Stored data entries
◇ ◇ ◇

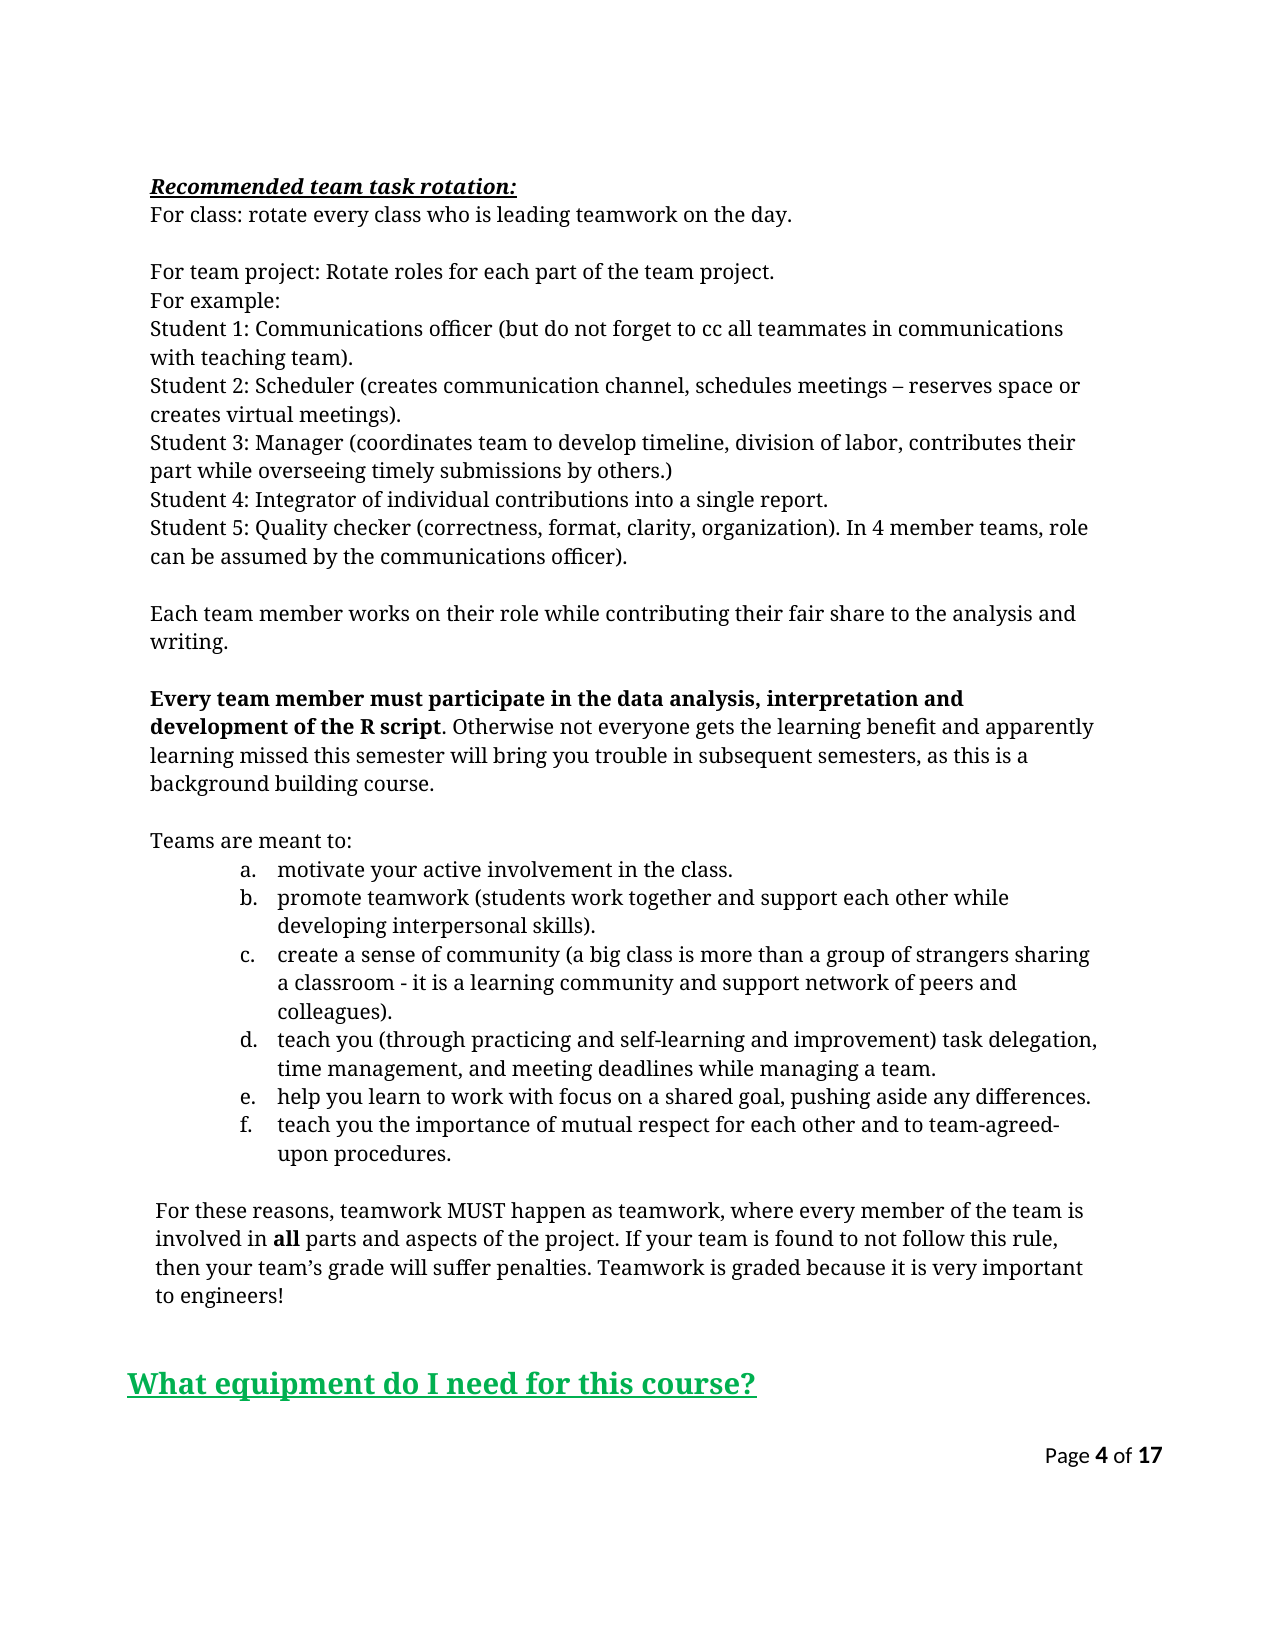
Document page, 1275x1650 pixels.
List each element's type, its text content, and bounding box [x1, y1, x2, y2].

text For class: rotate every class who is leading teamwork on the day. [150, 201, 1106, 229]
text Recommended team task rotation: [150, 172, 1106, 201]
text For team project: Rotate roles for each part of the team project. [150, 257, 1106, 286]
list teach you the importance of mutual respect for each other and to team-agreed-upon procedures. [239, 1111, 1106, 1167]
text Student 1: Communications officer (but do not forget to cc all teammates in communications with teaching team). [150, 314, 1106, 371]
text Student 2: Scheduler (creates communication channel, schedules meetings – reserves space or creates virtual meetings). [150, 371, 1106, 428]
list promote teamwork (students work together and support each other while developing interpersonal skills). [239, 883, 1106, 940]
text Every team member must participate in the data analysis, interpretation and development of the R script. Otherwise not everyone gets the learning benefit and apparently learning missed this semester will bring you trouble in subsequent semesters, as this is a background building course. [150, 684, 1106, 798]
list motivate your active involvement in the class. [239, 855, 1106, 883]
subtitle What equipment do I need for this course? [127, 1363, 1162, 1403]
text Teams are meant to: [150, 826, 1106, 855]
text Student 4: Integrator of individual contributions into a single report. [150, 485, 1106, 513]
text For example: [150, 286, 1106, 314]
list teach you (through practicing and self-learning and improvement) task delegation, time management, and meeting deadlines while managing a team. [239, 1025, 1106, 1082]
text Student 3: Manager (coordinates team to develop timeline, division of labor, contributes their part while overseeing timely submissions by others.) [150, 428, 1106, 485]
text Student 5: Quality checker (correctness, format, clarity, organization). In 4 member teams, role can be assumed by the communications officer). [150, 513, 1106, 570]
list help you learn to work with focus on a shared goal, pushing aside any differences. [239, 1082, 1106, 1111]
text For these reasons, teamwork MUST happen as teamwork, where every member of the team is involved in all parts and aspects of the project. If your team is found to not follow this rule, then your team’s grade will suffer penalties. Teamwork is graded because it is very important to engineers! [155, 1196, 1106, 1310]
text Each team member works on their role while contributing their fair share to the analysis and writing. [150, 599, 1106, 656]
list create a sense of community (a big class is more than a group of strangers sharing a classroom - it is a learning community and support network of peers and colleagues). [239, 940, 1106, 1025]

◇ ◇ ◇

▸ **Work instructions**:
Nothing but the pictures should be left out when the records are retyped exactly.

▸ **Your solution**:
Document page, 1275x1650 pixels.
List each element's type, its text content, and bounding box [x1, y1, x2, y2].

text For class: rotate every class who is leading teamwork on the day. [150, 201, 1106, 229]
text Recommended team task rotation: [150, 172, 1106, 201]
text For team project: Rotate roles for each part of the team project. [150, 257, 1106, 286]
list teach you the importance of mutual respect for each other and to team-agreed-upon procedures. [239, 1111, 1106, 1167]
text Student 1: Communications officer (but do not forget to cc all teammates in communications with teaching team). [150, 314, 1106, 371]
text Student 2: Scheduler (creates communication channel, schedules meetings – reserves space or creates virtual meetings). [150, 371, 1106, 428]
list promote teamwork (students work together and support each other while developing interpersonal skills). [239, 883, 1106, 940]
text Every team member must participate in the data analysis, interpretation and development of the R script. Otherwise not everyone gets the learning benefit and apparently learning missed this semester will bring you trouble in subsequent semesters, as this is a background building course. [150, 684, 1106, 798]
list motivate your active involvement in the class. [239, 855, 1106, 883]
subtitle What equipment do I need for this course? [127, 1363, 1162, 1403]
text Teams are meant to: [150, 826, 1106, 855]
text Student 4: Integrator of individual contributions into a single report. [150, 485, 1106, 513]
text For example: [150, 286, 1106, 314]
list teach you (through practicing and self-learning and improvement) task delegation, time management, and meeting deadlines while managing a team. [239, 1025, 1106, 1082]
text Student 3: Manager (coordinates team to develop timeline, division of labor, contributes their part while overseeing timely submissions by others.) [150, 428, 1106, 485]
text Student 5: Quality checker (correctness, format, clarity, organization). In 4 member teams, role can be assumed by the communications officer). [150, 513, 1106, 570]
list help you learn to work with focus on a shared goal, pushing aside any differences. [239, 1082, 1106, 1111]
text For these reasons, teamwork MUST happen as teamwork, where every member of the team is involved in all parts and aspects of the project. If your team is found to not follow this rule, then your team’s grade will suffer penalties. Teamwork is graded because it is very important to engineers! [155, 1196, 1106, 1310]
text Each team member works on their role while contributing their fair share to the analysis and writing. [150, 599, 1106, 656]
list create a sense of community (a big class is more than a group of strangers sharing a classroom - it is a learning community and support network of peers and colleagues). [239, 940, 1106, 1025]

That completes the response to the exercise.